= WHAT IS NEEDED =
Repeat exactly, and only, the lines from the one holding "K GLOVES BLACK | NYLON" through the last line of the records below.

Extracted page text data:
= Beginning of Section =
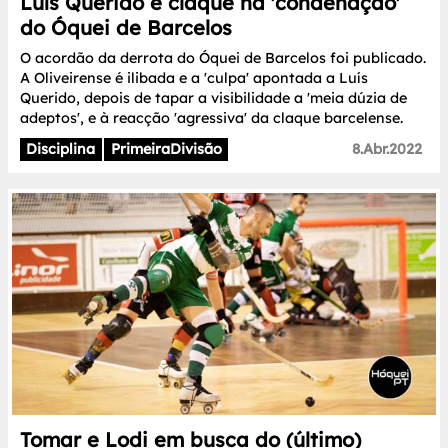
Luís Querido e claque na 'condenação'
do Óquei de Barcelos
O acordão da derrota do Óquei de Barcelos foi publicado.
A Oliveirense é ilibada e a 'culpa' apontada a Luís
Querido, depois de tapar a visibilidade a 'meia dúzia de
adeptos', e à reacção 'agressiva' da claque barcelense.
Disciplina
PrimeiraDivisão
8.Abr.2022
Tomar e Lodi em busca do (último)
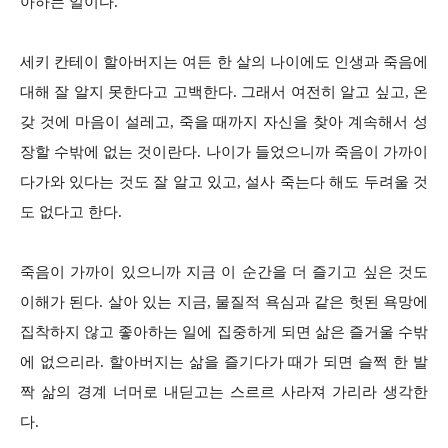
아하는 일이다.
세키 칸테이 할아버지는 여든 한 살의 나이에도 인생과 죽음에
대해 잘 알지 못한다고 고백한다. 그래서 여전히 알고 싶고, 온
갖 것에 마음이 설레고, 죽을 때까지 자신을 찾아 계속해서 성
장할 수밖에 없는 것이란다. 나이가 들었으니까 죽음이 가까이
다가와 있다는 것도 잘 알고 있고, 설사 죽는다 해도 두려울 것
도 없다고 한다.
죽음이 가까이 있으니까 지금 이 순간을 더 즐기고 싶은 것도
이해가 된다. 살아 있는 지금, 물질적 욕심과 같은 헛된 욕망에
집착하지 않고 좋아하는 일에 집중하게 되면 삶은 즐거울 수밖
에 없으리라. 할아버지는 삶을 즐기다가 때가 되면 슬쩍 한 발
짝 삶의 경계 너머로 내딛고는 스르르 사라져 가리라 생각한
다.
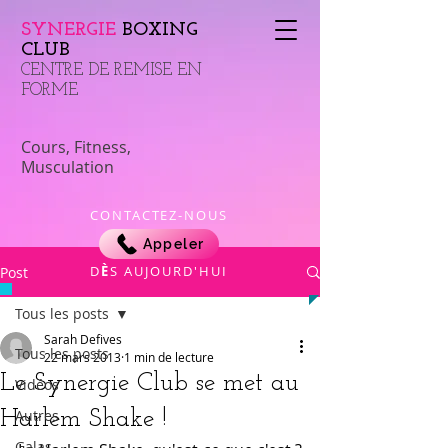
SYNERGIE
BOXING
CLUB
​CENTRE DE REMISE EN
FORME
Cours, Fitness,
Musculation
CONTACTEZ-NOUS
Appeler
​D
È
S AUJOURD'HUI
Post
Tous les posts
Sarah Defives
Tous les posts
22 mars 2013
1 min de lecture
Le Synergie Club se met au
Vidéos
Harlem Shake !
Autres
Galas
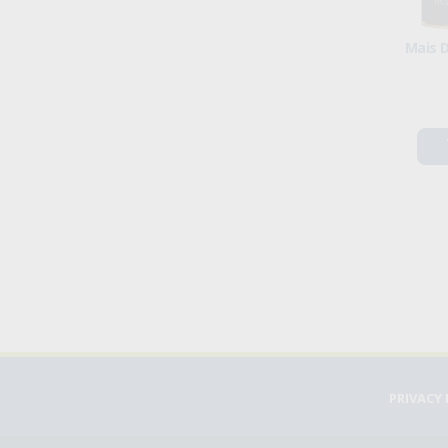
Mais D
PRIVACY 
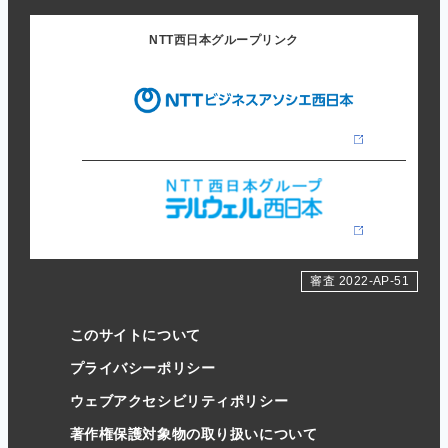
NTT西日本グループリンク
審査 2022-AP-51
このサイトについて
プライバシーポリシー
ウェブアクセシビリティポリシー
著作権保護対象物の取り扱いについて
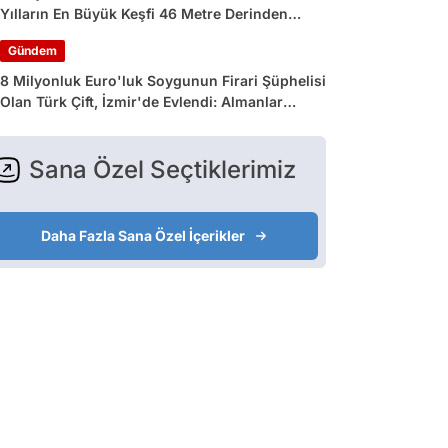
Yılların En Büyük Keşfi 46 Metre Derinden
Çıkarıldı
Gündem
8 Milyonluk Euro'luk Soygunun Firari Şüphelisi
Olan Türk Çift, İzmir'de Evlendi: Almanlar
'Utanmaz Çift' Dedi!
Sana Özel Seçtiklerimiz
Daha Fazla Sana Özel İçerikler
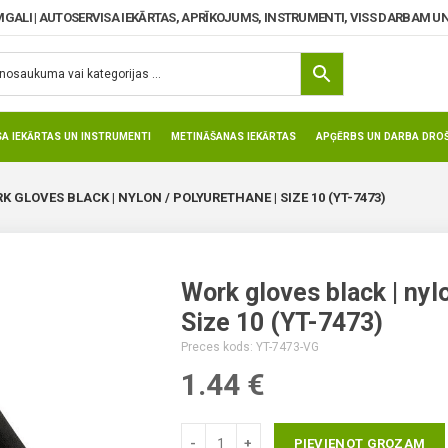
MGALI | AUTOSERVISA IEKĀRTAS, APRĪKOJUMS, INSTRUMENTI, VISS DARBAM UN
SA IEKĀRTAS UN INSTRUMENTI
METINĀŠANAS IEKĀRTAS
APĢĒRBS UN DARBA DROŠ
K GLOVES BLACK | NYLON / POLYURETHANE | SIZE 10 (YT-7473)
Work gloves black | nylo
Size 10 (YT-7473)
Preces kods: YT-7473-VG
1.44
€
PIEVIENOT GROZAM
= End of Section =
= TASK OUTPUT =
K GLOVES BLACK | NYLON / POLYURETHANE | SIZE 10 (YT-7473)
Work gloves black | nylo
Size 10 (YT-7473)
Preces kods: YT-7473-VG
1.44
€
PIEVIENOT GROZAM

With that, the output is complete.